Supply chain planning used to be a lot easier, but in today’s world of global sourcing and an almost infinite array of paths from the source to the customer, the complexity is daunting. That’s why today’s supply chain planning systems cover everything from production, transportation, sales and operations (S&OP), to replenishment planning and much more. Today’s planning solutions are expected to be able to solve a dizzying array of planning challenges businesses face every day, and yet be flexible enough to accommodate the diverse requirements of users from across an expanse of industries.
Organizations considering buying or replacing their planning systems should be aware of the range of features available today and how each might contribute to the overall effectiveness of their supply chain and, most importantly, align with their specific business needs. You may not need each of these features today, or want to pay for them before you actually need them, but don’t eliminate the possibility that you might in the future as your business grows and becomes more complex.

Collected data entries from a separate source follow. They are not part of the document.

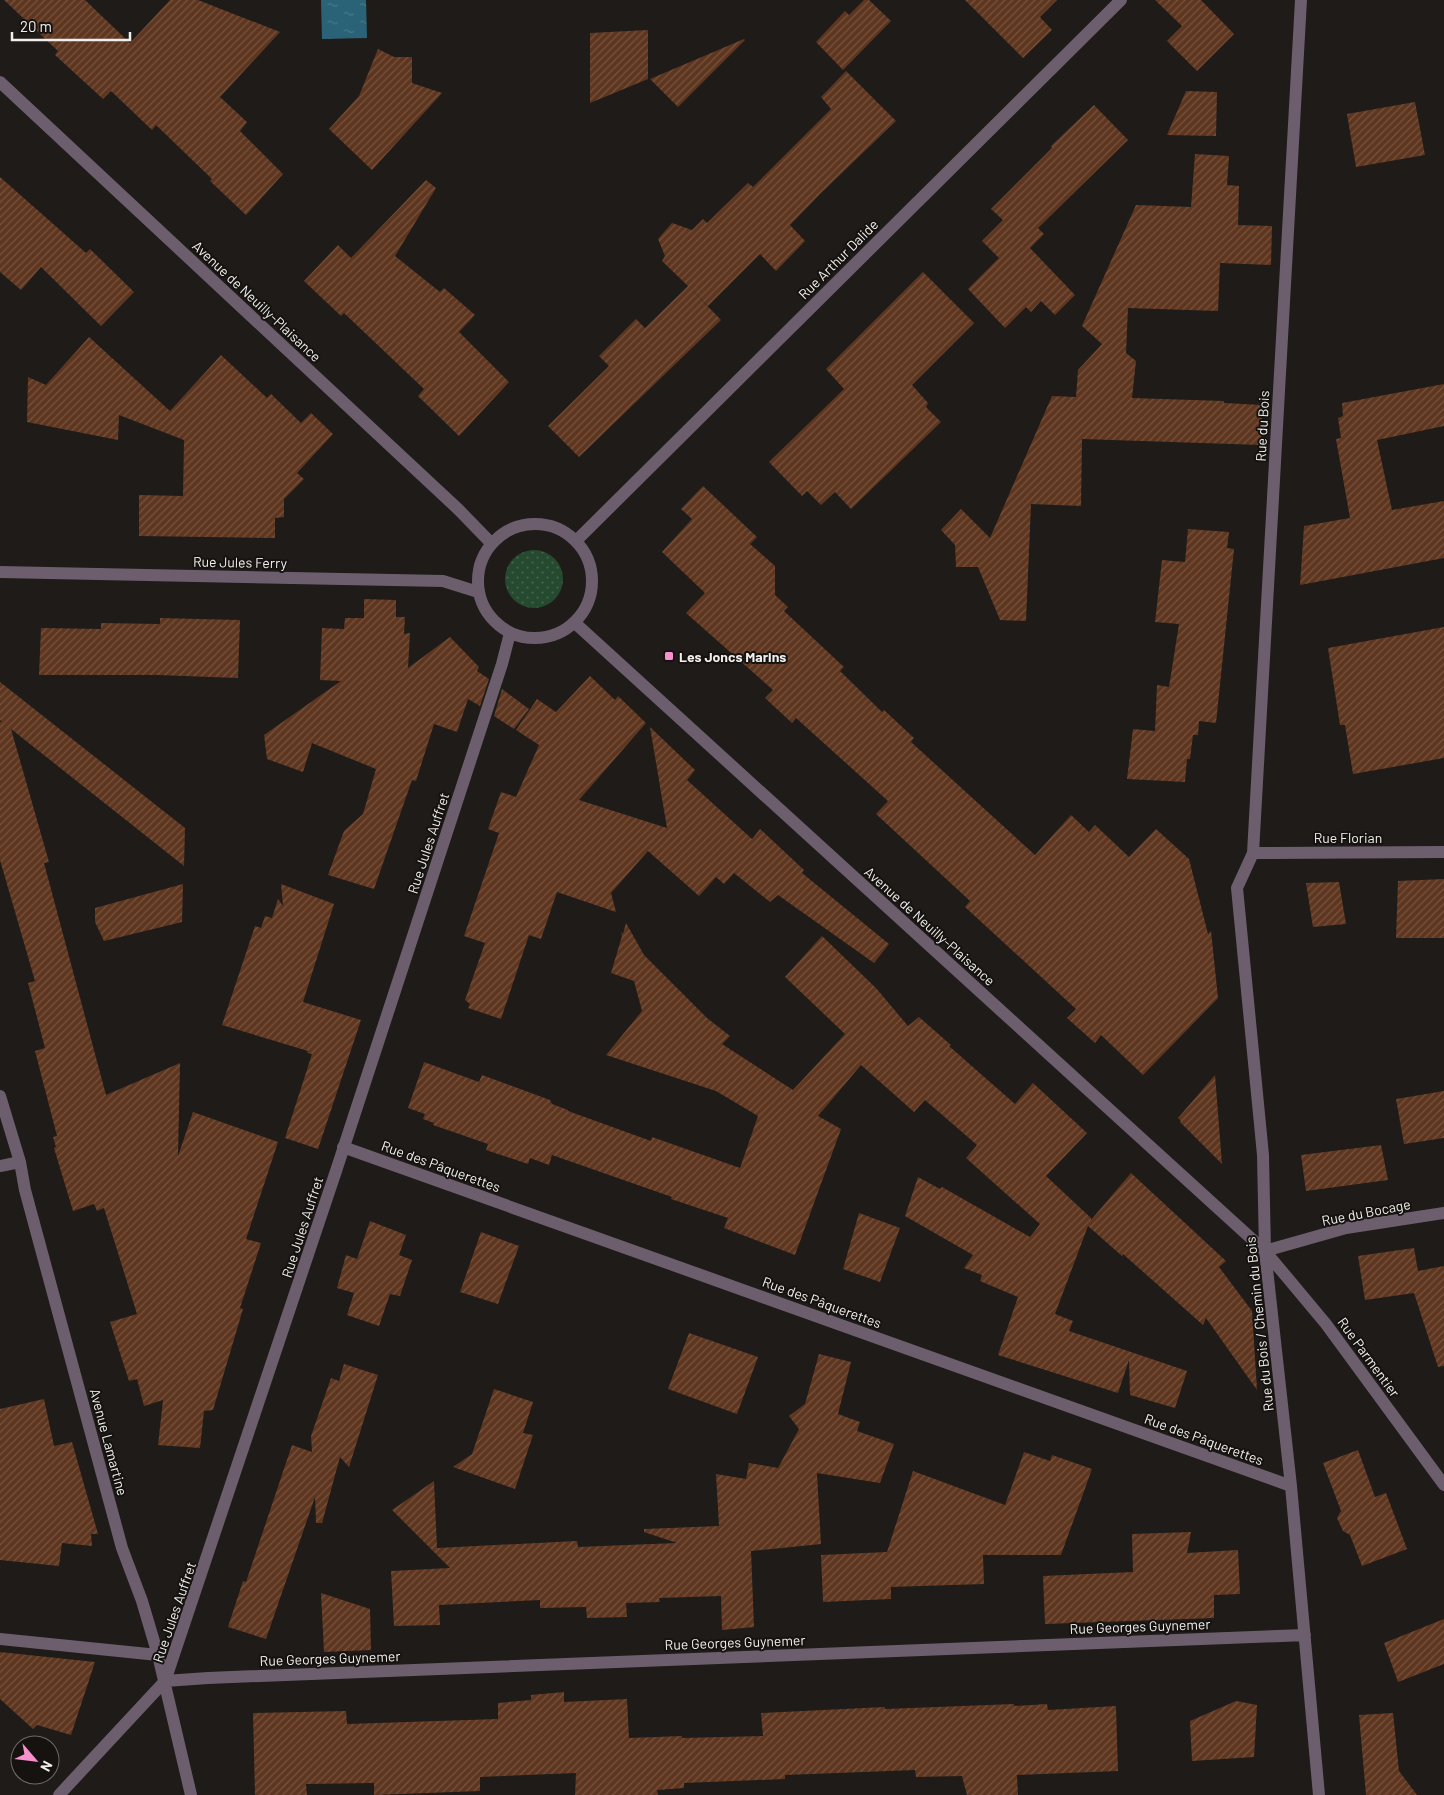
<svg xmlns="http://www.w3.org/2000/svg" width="1444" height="1795" font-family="Barlow,sans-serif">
<defs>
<pattern id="grass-dots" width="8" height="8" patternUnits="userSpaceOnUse" patternTransform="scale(1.25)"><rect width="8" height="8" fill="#254a2f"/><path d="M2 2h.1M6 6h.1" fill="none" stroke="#45644d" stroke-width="1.8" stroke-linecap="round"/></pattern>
<pattern id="water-ripples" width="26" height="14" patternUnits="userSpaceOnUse" patternTransform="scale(1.25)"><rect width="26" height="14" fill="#2a6277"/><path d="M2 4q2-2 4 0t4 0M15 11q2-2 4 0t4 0" fill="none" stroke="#49798b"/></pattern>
<pattern id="building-hatch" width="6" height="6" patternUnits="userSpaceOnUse" patternTransform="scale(1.25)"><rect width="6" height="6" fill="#5e361f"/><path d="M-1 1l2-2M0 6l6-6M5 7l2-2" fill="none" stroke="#765340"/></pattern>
</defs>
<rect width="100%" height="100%" fill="#1e1b19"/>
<!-- grass -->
<path fill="url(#grass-dots)" d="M505 579a29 29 0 1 1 58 0a29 29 0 1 1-58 0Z"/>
<!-- water -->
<path fill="url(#water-ripples)" d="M 321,0 L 366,0 L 367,38 L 322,39 Z"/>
<!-- building -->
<path fill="url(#building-hatch)" d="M 4,0 L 85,0 L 130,43 L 170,0 L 198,0 L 280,32 L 220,97 L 247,122 L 240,131 L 283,174 L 246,215 L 210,181 L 212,179 L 156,125 L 152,130 L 111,91 L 103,99 L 55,55 L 58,51 Z
M 864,0 L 869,0 L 891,21 L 843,70 L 816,42 L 845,11 L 849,15 Z
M 965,0 L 1057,0 L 1040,17 L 1052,30 L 1023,58 Z
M 1155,0 L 1201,0 L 1234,34 L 1197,71 L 1167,41 L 1182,26 Z
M 648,30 L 648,79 L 590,103 L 590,33 Z
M 744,39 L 745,40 L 678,107 L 650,79 Z
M 378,49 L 394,57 L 412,57 L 412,83 L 442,93 L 372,170 L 329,129 L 359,96 Z
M 846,71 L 896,121 L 821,193 L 790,225 L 805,241 L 776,271 L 760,254 L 708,306 L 691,289 L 721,320 L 579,457 L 548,426 L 609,366 L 599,356 L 636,319 L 645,328 L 688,286 L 662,261 L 665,256 L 658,239 L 672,223 L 692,230 L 703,219 L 707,223 L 748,183 L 753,187 L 831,109 L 821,97 Z
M 1186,91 L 1217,92 L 1216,136 L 1167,135 Z
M 1415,102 L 1425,155 L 1356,167 L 1347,114 Z
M 1094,105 L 1128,140 L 1038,228 L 1044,234 L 1030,248 L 1075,295 L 1055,315 L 1041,301 L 1031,312 L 1026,307 L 1005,328 L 968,289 L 999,258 L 982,241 L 1003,220 L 991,209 L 1052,148 L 1051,146 Z
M 1195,154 L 1229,156 L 1227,185 L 1239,186 L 1238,225 L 1272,226 L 1271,265 L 1220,263 L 1218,311 L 1128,308 L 1126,353 L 1136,361 L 1132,398 L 1224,401 L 1224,403 L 1262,405 L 1261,445 L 1082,439 L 1081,506 L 1031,504 L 1026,621 L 1000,620 L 978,567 L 956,567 L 955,545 L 941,530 L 961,509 L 990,538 L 1052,396 L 1076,397 L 1078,370 L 1102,344 L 1082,326 L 1136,205 L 1191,207 Z
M 0,177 L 86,253 L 90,249 L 134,292 L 101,326 L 41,267 L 21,290 L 0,272 Z
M 426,180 L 436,188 L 395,256 L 440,292 L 444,288 L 475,315 L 459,332 L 509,382 L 459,436 L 418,396 L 424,389 L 344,313 L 341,316 L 304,281 L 338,245 L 351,258 Z
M 923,272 L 974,323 L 912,385 L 928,403 L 926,407 L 941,422 L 851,509 L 835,492 L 821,505 L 807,491 L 802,496 L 769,462 L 844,389 L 826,369 Z
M 89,337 L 170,411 L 221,355 L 267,398 L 271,394 L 301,423 L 311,413 L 333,434 L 297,473 L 304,479 L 284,499 L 284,517 L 275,518 L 275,538 L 139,536 L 139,495 L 183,496 L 184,440 L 119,415 L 118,440 L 27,422 L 28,377 L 46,385 Z
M 1444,384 L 1444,426 L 1377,440 L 1392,510 L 1444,501 L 1444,558 L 1300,585 L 1304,526 L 1350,518 L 1336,439 L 1341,438 L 1338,418 L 1343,416 L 1342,403 Z
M 703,486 L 757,537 L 750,544 L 775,566 L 775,595 L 788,607 L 784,611 L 844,667 L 840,671 L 882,712 L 884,710 L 914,738 L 911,742 L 1035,855 L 1071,815 L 1089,832 L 1095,825 L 1129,857 L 1156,829 L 1189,859 L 1208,934 L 1211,931 L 1218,998 L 1143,1075 L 1101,1035 L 1095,1043 L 1067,1018 L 1076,1009 L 965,907 L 970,901 L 876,814 L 888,801 L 796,718 L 792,723 L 765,698 L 773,690 L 686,613 L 705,593 L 662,552 L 692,519 L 681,509 Z
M 1188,529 L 1229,532 L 1227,548 L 1234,549 L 1216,723 L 1199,721 L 1198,735 L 1193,735 L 1190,759 L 1187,759 L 1185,782 L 1127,779 L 1133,729 L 1155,731 L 1157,685 L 1169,687 L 1179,624 L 1155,622 L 1162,560 L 1185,562 Z
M 364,599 L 396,600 L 396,617 L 405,617 L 404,634 L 410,633 L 408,668 L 450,637 L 479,667 L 477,671 L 489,679 L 480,706 L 468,699 L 457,732 L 434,724 L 416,781 L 412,780 L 374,889 L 328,875 L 344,831 L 363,814 L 376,769 L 312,743 L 303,772 L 267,759 L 264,735 L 341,681 L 320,680 L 322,628 L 344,629 L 345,618 L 364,618 Z
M 160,618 L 240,620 L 238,678 L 158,675 L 39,675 L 41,628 L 101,629 L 101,623 L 160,624 Z
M 1444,627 L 1444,758 L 1353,774 L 1345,725 L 1340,725 L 1328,648 Z
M 590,676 L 615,700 L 618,696 L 646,723 L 579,800 L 667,828 L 650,727 L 695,770 L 687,780 L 752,839 L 760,829 L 804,870 L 802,873 L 889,944 L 874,963 L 778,895 L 770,902 L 734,873 L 724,884 L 716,877 L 699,896 L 648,851 L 611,893 L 616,912 L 557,892 L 541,939 L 529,935 L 501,1019 L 468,1008 L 470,1004 L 465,1000 L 485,943 L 464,936 L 499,833 L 488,829 L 501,792 L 516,797 L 539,745 L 516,730 L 537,699 L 556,712 Z
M 0,682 L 185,828 L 184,866 L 11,729 L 49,862 L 44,863 L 106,1095 L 180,1063 L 178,1156 L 193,1112 L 278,1142 L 246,1239 L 261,1243 L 240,1308 L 243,1309 L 213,1410 L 204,1411 L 200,1448 L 158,1445 L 163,1400 L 144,1406 L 137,1379 L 129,1381 L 110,1322 L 137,1314 L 104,1208 L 97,1211 L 94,1204 L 73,1211 L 54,1148 L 56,1147 L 53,1137 L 57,1136 L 35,1051 L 45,1048 L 28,983 L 35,981 L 0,860 L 0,722 L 2,722 L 0,720 Z
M 502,689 L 529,709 L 514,729 L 494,716 Z
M 1444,879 L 1444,938 L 1396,938 L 1398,881 Z
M 1339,882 L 1346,924 L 1313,927 L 1306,883 Z
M 183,884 L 182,922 L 104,941 L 95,922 L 95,908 Z
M 281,884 L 334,904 L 303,1002 L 361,1020 L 318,1149 L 285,1138 L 312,1054 L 307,1053 L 308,1051 L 222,1025 L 255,926 L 261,928 L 265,916 L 272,918 L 278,899 L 283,906 Z
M 626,923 L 644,955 L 707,1018 L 730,1036 L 722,1044 L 793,1090 L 845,1034 L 785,977 L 822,936 L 876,988 L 908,1026 L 919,1017 L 951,1045 L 949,1046 L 1015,1104 L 1033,1083 L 1087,1133 L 1046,1176 L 1091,1218 L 1091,1220 L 1131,1173 L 1226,1261 L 1219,1267 L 1252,1311 L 1257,1390 L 1206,1318 L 1203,1325 L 1123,1254 L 1122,1256 L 1088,1226 L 1055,1314 L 1073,1321 L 1069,1331 L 1187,1371 L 1175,1408 L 1130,1395 L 1129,1360 L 1118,1393 L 998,1355 L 1018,1297 L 980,1281 L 982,1275 L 964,1268 L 973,1255 L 905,1216 L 918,1177 L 940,1189 L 942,1187 L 1030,1237 L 1040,1224 L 966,1158 L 977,1145 L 925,1100 L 914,1112 L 861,1065 L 818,1116 L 841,1129 L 795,1255 L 724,1228 L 728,1218 L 671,1199 L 672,1197 L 552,1155 L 549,1165 L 530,1158 L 528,1164 L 486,1150 L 488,1144 L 433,1125 L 434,1123 L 423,1119 L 425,1114 L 408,1108 L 424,1062 L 479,1082 L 482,1075 L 550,1100 L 552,1104 L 568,1110 L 568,1111 L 651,1141 L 652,1137 L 740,1168 L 758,1116 L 716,1091 L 606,1055 L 642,1011 L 634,981 L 611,973 L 622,936 L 621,932 L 623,934 Z
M 1215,1075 L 1222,1164 L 1180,1122 L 1181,1121 L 1178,1118 Z
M 1444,1091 L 1444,1138 L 1404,1144 L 1396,1099 Z
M 1381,1145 L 1388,1180 L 1306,1191 L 1301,1155 Z
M 859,1213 L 900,1228 L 880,1282 L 843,1269 Z
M 370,1221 L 406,1235 L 399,1255 L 412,1260 L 400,1296 L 390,1294 L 379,1326 L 347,1315 L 354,1293 L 337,1288 L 346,1255 L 357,1259 Z
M 481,1232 L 519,1246 L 498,1304 L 460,1292 Z
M 1414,1248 L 1418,1271 L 1444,1266 L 1444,1366 L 1438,1367 L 1414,1293 L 1365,1300 L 1358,1256 Z
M 689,1333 L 758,1357 L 737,1414 L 668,1389 Z
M 819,1354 L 851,1362 L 838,1414 L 860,1422 L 857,1431 L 894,1444 L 880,1483 L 817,1473 L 821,1544 L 751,1551 L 754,1627 L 722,1630 L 721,1596 L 659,1598 L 660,1602 L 626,1603 L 627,1617 L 587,1618 L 586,1607 L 540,1608 L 540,1600 L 439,1605 L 440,1625 L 394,1626 L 391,1571 L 450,1568 L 392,1510 L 434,1481 L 437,1548 L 577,1541 L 578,1547 L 677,1543 L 644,1532 L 644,1529 L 719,1526 L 716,1474 L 746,1479 L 749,1463 L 778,1468 L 799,1429 L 789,1416 L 805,1404 Z
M 344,1364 L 378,1375 L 349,1467 L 340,1457 L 322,1523 L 316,1523 L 315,1497 L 266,1639 L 228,1627 L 243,1581 L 246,1582 L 292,1445 L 312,1452 L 311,1436 L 331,1378 L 339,1381 Z
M 494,1389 L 533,1402 L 523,1433 L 533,1435 L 515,1489 L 453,1467 L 472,1454 Z
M 44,1399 L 54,1446 L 72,1442 L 98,1534 L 91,1534 L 92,1546 L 62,1543 L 59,1566 L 0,1560 L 0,1409 Z
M 1358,1450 L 1375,1497 L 1386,1493 L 1407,1549 L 1362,1566 L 1350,1535 L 1343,1531 L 1337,1518 L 1341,1511 L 1323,1463 Z
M 1024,1452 L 1050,1461 L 1052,1455 L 1092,1469 L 1061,1555 L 983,1555 L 984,1584 L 891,1587 L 891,1599 L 823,1602 L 821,1555 L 887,1552 L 913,1471 L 1005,1505 Z
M 1191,1532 L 1187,1553 L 1238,1550 L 1240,1594 L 1214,1595 L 1214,1618 L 1045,1624 L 1043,1576 L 1133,1572 L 1132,1534 Z
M 321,1593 L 370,1609 L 371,1650 L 324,1652 Z
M 1444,1619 L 1444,1664 L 1398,1682 L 1384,1643 Z
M 0,1652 L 95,1662 L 71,1735 L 37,1725 L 33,1729 L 0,1699 Z
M 564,1692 L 564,1702 L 627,1699 L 629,1738 L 682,1736 L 682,1738 L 763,1736 L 761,1713 L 885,1707 L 885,1709 L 1014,1704 L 1014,1706 L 1047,1704 L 1048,1710 L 1116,1706 L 1118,1771 L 1017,1775 L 1018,1795 L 967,1795 L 962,1776 L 916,1777 L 915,1770 L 785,1775 L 785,1779 L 684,1783 L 684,1788 L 657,1790 L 658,1795 L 575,1795 L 576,1773 L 480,1777 L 480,1791 L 374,1795 L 374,1783 L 306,1784 L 307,1795 L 255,1795 L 253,1713 L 346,1711 L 347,1724 L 498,1719 L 498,1703 L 531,1700 L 531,1695 Z
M 1236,1701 L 1257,1705 L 1254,1757 L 1192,1761 L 1190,1721 Z
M 1393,1713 L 1399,1771 L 1417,1795 L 1366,1795 L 1359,1715 Z"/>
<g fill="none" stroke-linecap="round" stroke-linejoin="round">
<!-- minor -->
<path stroke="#6d5e6d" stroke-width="12" d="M 1301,0 L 1253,853 L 1237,888 L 1263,1155 L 1265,1251 L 1291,1486 L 1319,1795
M 0,82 L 459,510 L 491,543
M478 581a57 57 0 1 1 114 0a57 57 0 1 1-114 0Z
M 577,540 L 1121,0
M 0,572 L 443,581 L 478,592
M 575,623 L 1265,1251 L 1326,1324 L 1444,1485
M 1253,853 L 1444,852
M 0,1096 L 20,1162 L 25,1190 L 122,1548 L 142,1601 L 158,1655 L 191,1795
M 343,1147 L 1291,1486
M 0,1166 L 20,1162
M 1265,1251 L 1346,1228 L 1444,1213
M 0,1639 L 158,1655
M 165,1681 L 208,1678 L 1305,1635
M 59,1795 L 165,1681 L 336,1171 L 502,664 L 510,633"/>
</g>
<!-- markers -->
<rect fill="#f790cd" stroke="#151210" stroke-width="2" x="664" y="651" width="10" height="10" rx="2.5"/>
<g text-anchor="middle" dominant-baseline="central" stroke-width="4" stroke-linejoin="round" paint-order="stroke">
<!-- street labels -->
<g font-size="14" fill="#f1efed" stroke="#151210">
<text transform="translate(838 259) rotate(-45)">Rue Arthur Dalide</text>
<text transform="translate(257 301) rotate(43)">Avenue de Neuilly-Plaisance</text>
<text transform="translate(1262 426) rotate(-87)">Rue du Bois</text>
<text transform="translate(240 562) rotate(1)">Rue Jules Ferry</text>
<text x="1348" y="837">Rue Florian</text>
<text transform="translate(428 843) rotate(-72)">Rue Jules Auffret</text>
<text transform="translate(930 926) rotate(42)">Avenue de Neuilly-Plaisance</text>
<text transform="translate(441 1166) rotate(20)">Rue des Pâquerettes</text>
<text transform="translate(1366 1212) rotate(-11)">Rue du Bocage</text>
<text transform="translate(302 1227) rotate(-72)">Rue Jules Auffret</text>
<text transform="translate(822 1302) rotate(20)">Rue des Pâquerettes</text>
<text transform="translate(1259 1324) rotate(-96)">Rue du Bois / Chemin du Bois</text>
<text transform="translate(1369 1357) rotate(54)">Rue Parmentier</text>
<text transform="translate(1204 1439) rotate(20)">Rue des Pâquerettes</text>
<text transform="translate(109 1442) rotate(75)">Avenue Lamartine</text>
<text transform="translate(174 1612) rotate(-71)">Rue Jules Auffret</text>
<text transform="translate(1140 1626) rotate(-2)">Rue Georges Guynemer</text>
<text transform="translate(735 1642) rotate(-2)">Rue Georges Guynemer</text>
<text transform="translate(330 1658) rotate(-2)">Rue Georges Guynemer</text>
</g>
<!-- poi labels -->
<g font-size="14" font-weight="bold" fill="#f1efed" stroke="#151210" text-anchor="start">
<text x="679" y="656">Les Joncs Marins</text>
</g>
</g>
<!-- north arrow -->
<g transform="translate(35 1760) rotate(118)"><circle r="24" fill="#151210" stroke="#6d6a68"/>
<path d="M0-4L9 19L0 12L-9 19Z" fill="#f790cd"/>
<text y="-8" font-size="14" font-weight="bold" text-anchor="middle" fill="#f1efed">N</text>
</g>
<!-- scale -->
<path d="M12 32v8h118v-8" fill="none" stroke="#f1efed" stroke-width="2.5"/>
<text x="20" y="32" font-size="15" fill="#f1efed" stroke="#151210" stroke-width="4" paint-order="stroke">20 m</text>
</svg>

As you review these capabilities, identify your highest priority needs based on the optimization impact each capability might represent, and the relative necessity based on your situation.
- Multiple user functionality. Historically, businesses looked at processes in silos – from production, to inventory to distribution - despite the fact that most are deeply intertwined. This was primarily due to technological limitations as well as a rigid organizational design. Planning in siloed systems is sub optimal and partial. This realization has pushed today’s supply chain management leaders to view their supply chains holistically and increasingly push for syncing diverse planning systems with each other. A comprehensive supply chain planning system today needs to be able to cover all sort of planning needs of users from different departments within a company. Therefore, a multi-user system that allow for close collaboration, linking, and analytics between users at different departments is the de rigueur today.
- Single data model. If a planning system has to support multiple user functionality, it needs to be designed and maintained in a single data mode to support users with different needs while reducing the data integration and conversion requirements that add processing time and operating costs.
- Easy data interface with ERP or other systems. A planning system provides intelligent and actionable plans, typically through mathematical optimization, to the users to make smarter business decisions. Planning systems require data, and a lot of it, on which to build and derive the business intelligence from which it can make actionable plans for its users. In order to efficiently use the planning system, it must be easy for the planning system to interface with a company’s data sources, typically an ERP or a SQL database, with communication running both ways.
- On-the-fly what-if analysis. Planning systems need to give users the ability to easily consider multiple options and contingencies through what-if analysis. Business decisions aren’t made considering only one scenario; examining alternatives allow managers to see tradeoffs and various risk/reward possibilities to arrive at solutions that fit them best. Your planning system must be equipped to support these kind of analysis day in and day out without requiring additional data inputs and support.
- Aggregate levels usage. Look for a planning system that provides the ability to aggregate at any level users need, with functionality that allows aggregated levels to be easily introduced to the system to accommodate changing business environments. This helps ensure that a single planning system is being consistently used across your organization – from individual store managers looking at store-level data to a VP of marketing looking at aggregate national level sales data.
- Built-in reports/graphs/maps. The primary purpose of a planning system is to help users make better decisions. In order to achieve this, planning systems must have the features that allow users to create custom reports, graphs or maps easily. It is often through these visual reports, graphs and maps that supply chain managers gain valuable insights to the problems they face and develop intelligent prognosis for their challenges.
- Optimization and heuristic. Optimization analytics are often good for everyday business problems. However, when supply chain problems become larger and complex, the performance of pure optimization suffer. In these instances an approach based on heuristics and optimization are more appropriate. Therefore, a good planning system needs to provide both optimization and heuristics.
- Web-based access. If you’ll likely have multiple users in different regions, the planning system should be available at all times. In addition, users should be able to access the planning system with a common internet browser from a range of desktop to mobile devices. With a common browser, users don’t need to have any additional systems installed thus reducing the need for maintenance and support staff.
As you search for the most appropriate system for your needs, keep all of these functionalities in mind, in a priority order that matches your situation, both now and down the road. Getting the most benefit from the system requires alignment between these features and your needs. If the system you are currently using falls short of this list, it might be time to re-think about the planning system you are using.